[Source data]
=-=-=
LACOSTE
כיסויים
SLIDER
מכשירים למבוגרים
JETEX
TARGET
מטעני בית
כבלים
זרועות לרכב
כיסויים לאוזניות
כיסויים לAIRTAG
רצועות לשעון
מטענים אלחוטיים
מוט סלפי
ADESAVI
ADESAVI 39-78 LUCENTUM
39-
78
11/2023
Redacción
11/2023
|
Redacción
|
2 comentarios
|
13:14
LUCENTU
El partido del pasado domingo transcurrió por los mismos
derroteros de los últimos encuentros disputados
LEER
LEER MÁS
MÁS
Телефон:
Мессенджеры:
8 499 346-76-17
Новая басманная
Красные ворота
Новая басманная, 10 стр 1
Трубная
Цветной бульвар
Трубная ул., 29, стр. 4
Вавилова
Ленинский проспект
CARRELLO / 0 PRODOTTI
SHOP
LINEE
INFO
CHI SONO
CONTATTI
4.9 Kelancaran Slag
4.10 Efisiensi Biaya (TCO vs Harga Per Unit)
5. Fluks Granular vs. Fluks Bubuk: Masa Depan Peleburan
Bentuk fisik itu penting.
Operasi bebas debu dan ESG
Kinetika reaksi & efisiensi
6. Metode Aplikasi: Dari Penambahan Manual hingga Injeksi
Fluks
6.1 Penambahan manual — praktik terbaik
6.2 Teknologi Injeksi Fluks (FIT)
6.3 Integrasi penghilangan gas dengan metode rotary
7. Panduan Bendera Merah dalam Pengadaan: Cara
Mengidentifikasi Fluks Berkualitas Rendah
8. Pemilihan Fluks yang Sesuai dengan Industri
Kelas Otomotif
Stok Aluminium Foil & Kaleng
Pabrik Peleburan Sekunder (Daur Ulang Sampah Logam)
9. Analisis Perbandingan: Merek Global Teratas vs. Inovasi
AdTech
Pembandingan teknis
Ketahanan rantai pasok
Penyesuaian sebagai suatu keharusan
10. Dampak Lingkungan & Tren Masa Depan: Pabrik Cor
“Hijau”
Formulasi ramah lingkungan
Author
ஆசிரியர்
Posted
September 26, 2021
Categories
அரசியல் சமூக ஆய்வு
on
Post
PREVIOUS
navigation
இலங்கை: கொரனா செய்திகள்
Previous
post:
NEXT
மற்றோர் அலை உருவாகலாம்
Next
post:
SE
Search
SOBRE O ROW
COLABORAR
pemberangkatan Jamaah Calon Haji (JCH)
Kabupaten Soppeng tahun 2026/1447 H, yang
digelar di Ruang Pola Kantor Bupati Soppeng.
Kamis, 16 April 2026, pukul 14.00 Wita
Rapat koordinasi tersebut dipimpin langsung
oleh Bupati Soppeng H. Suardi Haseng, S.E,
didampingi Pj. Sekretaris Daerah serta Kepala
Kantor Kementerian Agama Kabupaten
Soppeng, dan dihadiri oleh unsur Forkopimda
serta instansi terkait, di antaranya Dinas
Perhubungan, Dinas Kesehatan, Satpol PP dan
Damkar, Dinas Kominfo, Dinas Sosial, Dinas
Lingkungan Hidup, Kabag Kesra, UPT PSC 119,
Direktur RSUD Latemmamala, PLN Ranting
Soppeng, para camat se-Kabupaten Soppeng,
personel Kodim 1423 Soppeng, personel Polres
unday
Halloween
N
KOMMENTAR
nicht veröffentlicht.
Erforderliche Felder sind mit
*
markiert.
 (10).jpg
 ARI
=-=-=
Print every line of the items above unchanged and in the same order.

◆ EXERCISE ANSWER:
LACOSTE
כיסויים
SLIDER
מכשירים למבוגרים
JETEX
TARGET
מטעני בית
כבלים
זרועות לרכב
כיסויים לאוזניות
כיסויים לAIRTAG
רצועות לשעון
מטענים אלחוטיים
מוט סלפי
ADESAVI
ADESAVI 39-78 LUCENTUM
39-
78
11/2023
Redacción
11/2023
|
Redacción
|
2 comentarios
|
13:14
LUCENTU
El partido del pasado domingo transcurrió por los mismos
derroteros de los últimos encuentros disputados
LEER
LEER MÁS
MÁS
Телефон:
Мессенджеры:
8 499 346-76-17
Новая басманная
Красные ворота
Новая басманная, 10 стр 1
Трубная
Цветной бульвар
Трубная ул., 29, стр. 4
Вавилова
Ленинский проспект
CARRELLO / 0 PRODOTTI
SHOP
LINEE
INFO
CHI SONO
CONTATTI
4.9 Kelancaran Slag
4.10 Efisiensi Biaya (TCO vs Harga Per Unit)
5. Fluks Granular vs. Fluks Bubuk: Masa Depan Peleburan
Bentuk fisik itu penting.
Operasi bebas debu dan ESG
Kinetika reaksi & efisiensi
6. Metode Aplikasi: Dari Penambahan Manual hingga Injeksi
Fluks
6.1 Penambahan manual — praktik terbaik
6.2 Teknologi Injeksi Fluks (FIT)
6.3 Integrasi penghilangan gas dengan metode rotary
7. Panduan Bendera Merah dalam Pengadaan: Cara
Mengidentifikasi Fluks Berkualitas Rendah
8. Pemilihan Fluks yang Sesuai dengan Industri
Kelas Otomotif
Stok Aluminium Foil & Kaleng
Pabrik Peleburan Sekunder (Daur Ulang Sampah Logam)
9. Analisis Perbandingan: Merek Global Teratas vs. Inovasi
AdTech
Pembandingan teknis
Ketahanan rantai pasok
Penyesuaian sebagai suatu keharusan
10. Dampak Lingkungan & Tren Masa Depan: Pabrik Cor
“Hijau”
Formulasi ramah lingkungan
Author
ஆசிரியர்
Posted
September 26, 2021
Categories
அரசியல் சமூக ஆய்வு
on
Post
PREVIOUS
navigation
இலங்கை: கொரனா செய்திகள்
Previous
post:
NEXT
மற்றோர் அலை உருவாகலாம்
Next
post:
SE
Search
SOBRE O ROW
COLABORAR
pemberangkatan Jamaah Calon Haji (JCH)
Kabupaten Soppeng tahun 2026/1447 H, yang
digelar di Ruang Pola Kantor Bupati Soppeng.
Kamis, 16 April 2026, pukul 14.00 Wita
Rapat koordinasi tersebut dipimpin langsung
oleh Bupati Soppeng H. Suardi Haseng, S.E,
didampingi Pj. Sekretaris Daerah serta Kepala
Kantor Kementerian Agama Kabupaten
Soppeng, dan dihadiri oleh unsur Forkopimda
serta instansi terkait, di antaranya Dinas
Perhubungan, Dinas Kesehatan, Satpol PP dan
Damkar, Dinas Kominfo, Dinas Sosial, Dinas
Lingkungan Hidup, Kabag Kesra, UPT PSC 119,
Direktur RSUD Latemmamala, PLN Ranting
Soppeng, para camat se-Kabupaten Soppeng,
personel Kodim 1423 Soppeng, personel Polres
unday
Halloween
N
KOMMENTAR
nicht veröffentlicht.
Erforderliche Felder sind mit
*
markiert.
 (10).jpg
 ARI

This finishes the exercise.